2. Don’t put too much pressure on yourself.
Zoom fatigue is a very real thing and online interaction isn’t exactly the same as in-person. If you’re feeling overwhelmed, don’t force yourself to attend every virtual meeting. Chances are, there will be another one soon!
3. Reminisce and plan (tentatively) for the future.
I feel so fortunate to have had nearly two years of on-campus college experience. When I’m feeling down, I love sharing memories from previous years with friends. My friends and I have also really enjoyed making plans for when we all reunite.
4. Don’t underestimate the value of one-on-one conversation.

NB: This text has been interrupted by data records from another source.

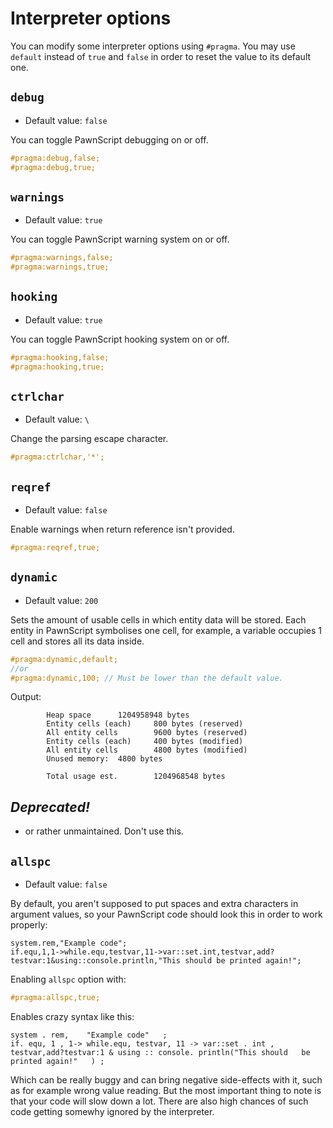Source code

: # Interpreter options
You can modify some interpreter options using `#pragma`. You may use `default` instead of `true` and `false` in order to reset the value to its default one.

## `debug`
- Default value: `false`

You can toggle PawnScript debugging on or off.

```cpp
#pragma:debug,false;
#pragma:debug,true;
```

## `warnings`
- Default value: `true`

You can toggle PawnScript warning system on or off.

```cpp
#pragma:warnings,false;
#pragma:warnings,true;
```

## `hooking`
- Default value: `true`

You can toggle PawnScript hooking system on or off.

```cpp
#pragma:hooking,false;
#pragma:hooking,true;
```

## `ctrlchar`
- Default value: `\`

Change the parsing escape character.

```cpp
#pragma:ctrlchar,'*';
```

## `reqref`
- Default value: `false`

Enable warnings when return reference isn't provided.

```cpp
#pragma:reqref,true;
```

## `dynamic`
- Default value: `200`

Sets the amount of usable cells in which entity data will be stored. Each entity in PawnScript symbolises one cell, for example, a variable occupies 1 cell and stores all its data inside.

```cpp
#pragma:dynamic,default;
//or
#pragma:dynamic,100; // Must be lower than the default value.
```

Output:

```
		Heap space		1204958948 bytes
		Entity cells (each)		800 bytes (reserved)
		All entity cells		9600 bytes (reserved)
		Entity cells (each)		400 bytes (modified)
		All entity cells		4800 bytes (modified)
		Unused memory:	4800 bytes

		Total usage est.		1204968548 bytes
```





## ***Deprecated!***
- or rather unmaintained. Don't use this.

## `allspc`
- Default value: `false`

By default, you aren't supposed to put spaces and extra characters in argument values, so your PawnScript code should look this in order to work properly:

```pawn
system.rem,"Example code";
if.equ,1,1->while.equ,testvar,11->var::set.int,testvar,add?testvar:1&using::console.println,"This should be printed again!";
```

Enabling `allspc` option with:

```cpp
#pragma:allspc,true;
```

Enables crazy syntax like this:

```pawn
system . rem,    "Example code"   ;
if. equ, 1 , 1-> while.equ, testvar, 11 -> var::set . int , testvar,add?testvar:1 & using :: console. println("This should   be printed again!"   ) ;
```

Which can be really buggy and can bring negative side-effects with it, such as for example wrong value reading. But the most important thing to note is that your code will slow down a lot. There are also high chances of such code getting somewhy ignored by the interpreter.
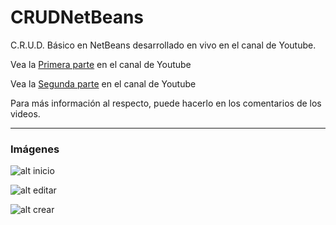 # CRUDNetBeans
C.R.U.D. Básico en NetBeans desarrollado en vivo en el canal de Youtube.

Vea la [Primera parte](https://www.youtube.com/watch?v=6piSFCnj4Fo) en el canal de Youtube

Vea la [Segunda parte](https://www.youtube.com/watch?v=vQ11IpuQUck) en el canal de Youtube

Para más información al respecto, puede hacerlo en los comentarios de los videos.

**************

### Imágenes

![alt inicio](https://raw.githubusercontent.com/andrengineer/CRUDNetBeans/main/java_r3KiTyR0MF.png, "Pantalla inicio de sesión")

![alt editar](https://raw.githubusercontent.com/andrengineer/CRUDNetBeans/main/java_KfHzGW5exI.png, "Editar productos")

![alt crear](https://raw.githubusercontent.com/andrengineer/CRUDNetBeans/main/java_1G61c3qo66.png, "Crear productos")

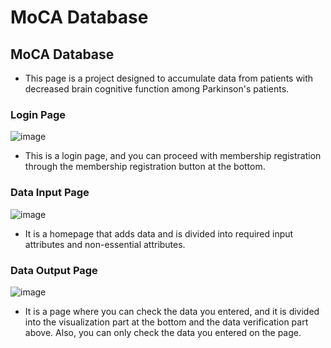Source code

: # MoCA Database

## MoCA Database
* This page is a project designed to accumulate data from patients with decreased brain cognitive function among Parkinson's patients.


### Login Page
![image](https://user-images.githubusercontent.com/70628794/142756084-7a5259d9-14e5-43b5-9807-15f382a2e20e.png)  
* This is a login page, and you can proceed with membership registration through the membership registration button at the bottom.  


### Data Input Page
![image](https://user-images.githubusercontent.com/70628794/142756096-80a185bc-956c-4dd5-995f-473baac7b771.png)  
* It is a homepage that adds data and is divided into required input attributes and non-essential attributes.

### Data Output Page
![image](https://user-images.githubusercontent.com/70628794/142756104-d23d3e0b-65f4-4a49-9d74-c51dc3dcae0a.png)
* It is a page where you can check the data you entered, and it is divided into the visualization part at the bottom and the data verification part above. Also, you can only check the data you entered on the page.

Group Zoom gatherings are amazing, but I’ve also really enjoyed spending one-on-one virtual time with friends. If you’re not in the mood for a big meeting, try reaching out to one person to FaceTime or even just text.
These tips have been carrying me through virtual college, and I’m sure I’ll gain more insights as the semester goes on. How have you been adapting to our new, very virtual reality?